« Silent Voters | Main | Yawn »

Immitation, flattery, etc.

I like to keep up on national news about the town where I live, and see what is being written about our City Councilman, Van Tran, who is running for the California State Assembly. I interviewed Tran for an article I wrote for the Spectator in late August. Yesterday I noticed a New York Times article (picked up now in the Long Beach Press Telegram) that resembles the one I wrote, sort of. The gist of both is about the attitude of Vietnamese-Americans in our local Little Saigon about current Presidential candidate John Kerry. The two could hardly be more different.

I wrote that the Vietnamese-Americans in this country have been more than a little dissatisfied with the Senator, mostly stemming from his opposition to the Vietnam Human Rights Act. His long ago Senate testimony was known among the hard-core anti-communists here, but of late, everybody knows. "Mister Jane Fonda" is his nickname in these parts. That he's now running for President has gotten the locals interested in helping to make sure that doesn't happen.

The Times takes a different approach. They quote Van Tran, "There is a sense of Vietnam fatigue 30 years after the fact. But here we are 30 years later, and we have two candidates for the highest office talking about what they did in Vietnam or what the other guy didn't do."
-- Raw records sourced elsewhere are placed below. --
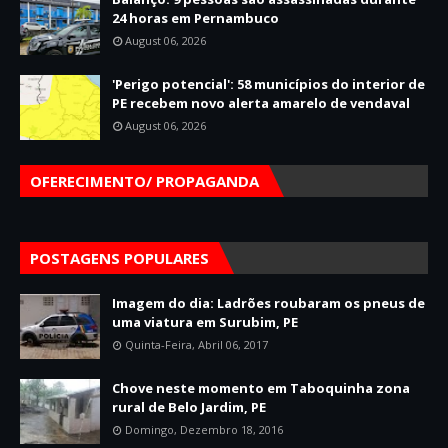
24 horas em Pernambuco
August 06, 2026
'Perigo potencial': 58 municípios do interior de
PE recebem novo alerta amarelo de vendaval
August 06, 2026
OFERECIMENTO/ PROPAGANDA
POSTAGENS POPULARES
Imagem do dia: Ladrões roubaram os pneus de
uma viatura em Surubim, PE
Quinta-Feira, Abril 06, 2017
Chove neste momento em Taboquinha zona
rural de Belo Jardim, PE
Domingo, Dezembro 18, 2016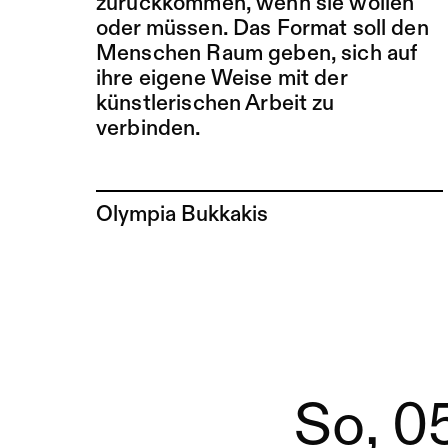
zurückkommen, wenn sie wollen
oder müssen. Das Format soll den
Menschen Raum geben, sich auf
ihre eigene Weise mit der
künstlerischen Arbeit zu
verbinden.
Zur Künstler*in-Seite von
Olympia Bukkakis
So, 0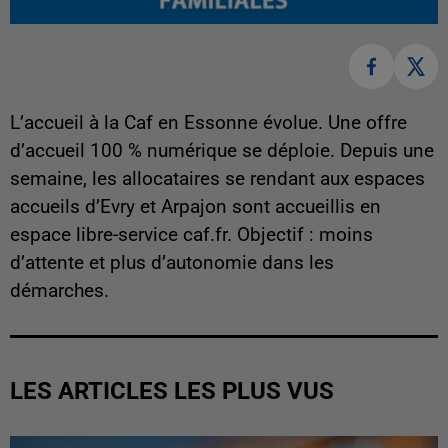
L’accueil à la Caf en Essonne évolue. Une offre
d’accueil 100 % numérique se déploie. Depuis une
semaine, les allocataires se rendant aux espaces
accueils d’Evry et Arpajon sont accueillis en
espace libre-service caf.fr. Objectif : moins
d’attente et plus d’autonomie dans les
démarches.
LES ARTICLES LES PLUS VUS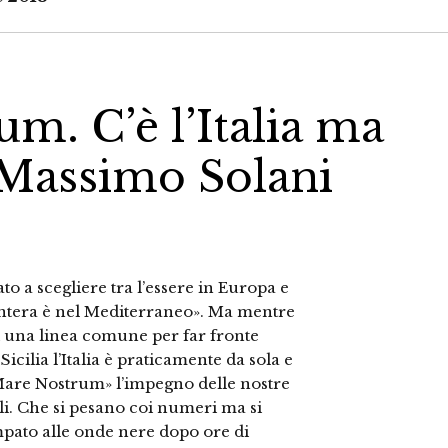
m. C’è l’Italia ma
 Massimo Solani
 a scegliere tra l’essere in Europa e
intera è nel Mediterraneo». Ma mentre
di una linea comune per far fronte
cilia l’Italia è praticamente da sola e
«Mare Nostrum» l’impegno delle nostre
bili. Che si pesano coi numeri ma si
mpato alle onde nere dopo ore di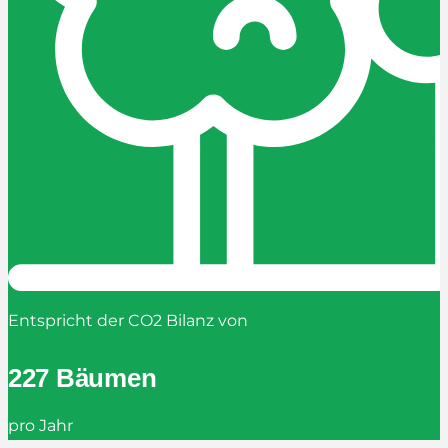
Entspricht der CO2 Bilanz von
227 Bäumen
pro Jahr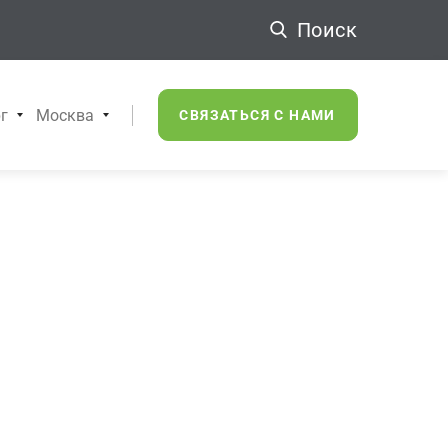
Поиск
г
Москва
СВЯЗАТЬСЯ С НАМИ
Jane Fonda makes an appearance. "I know he came back against the war, he didn't like the war," Mr. Chau said. "I heard and read the newspaper that he gave back his medals, that he was like Jane Fonda. I think he didn't know very much about the Communists." Chau went on to say that the US should stay in Iraq and finish the job.

A third person, a Mr. Do of a local Viet language newspaper said, "The Vietnamese are not really interested in this discussion. They want to look forward and not look back into the past." Another person, a writer and founder of a support group for Vietnamese women said, "John Kerry is a hero to me." The last person, an ethnic Chinese, said, "When you go to war, people die." She also expected a reinstatement of the draft because of the "grinding insurgency" (the writer's words) in Iraq.

I give the writer, John Broder, props for quoting more people in his article than I did in mine, but I believe he is soft-peddling a bit. Were I to have quoted more people "on the street" instead of two local politicians choosing their words for publication, the article would have come off as a fire-breathing and unprintable diatribe against Kerry, which I believe is closer to the truth not only in Little Saigon, but also in the Viet-Am community at large.

Broder makes no mention of Kerry's activities stymieing the Vietnam Human Rights Act that originally had these people fired up. His anti-war take is that it's all about a thirty year-old conflict that everybody is tired of. The Vietnamese are not really interested in the discussion, war is bad, the draft is coming, the Communists fooled Kerry, and to at least one person John Kerry is a personal hero. That doesn't sound like where I live.

The Vietnamese community is not one hundred percent behind the President, and is equally not uniformly against Senator Kerry. But tired as they may be of this old war, they certainly don't want one of the key figures that helped lose it, and caused so many Vietnamese to either flee on rickety boats or be slaughtered, to be in charge in their new home.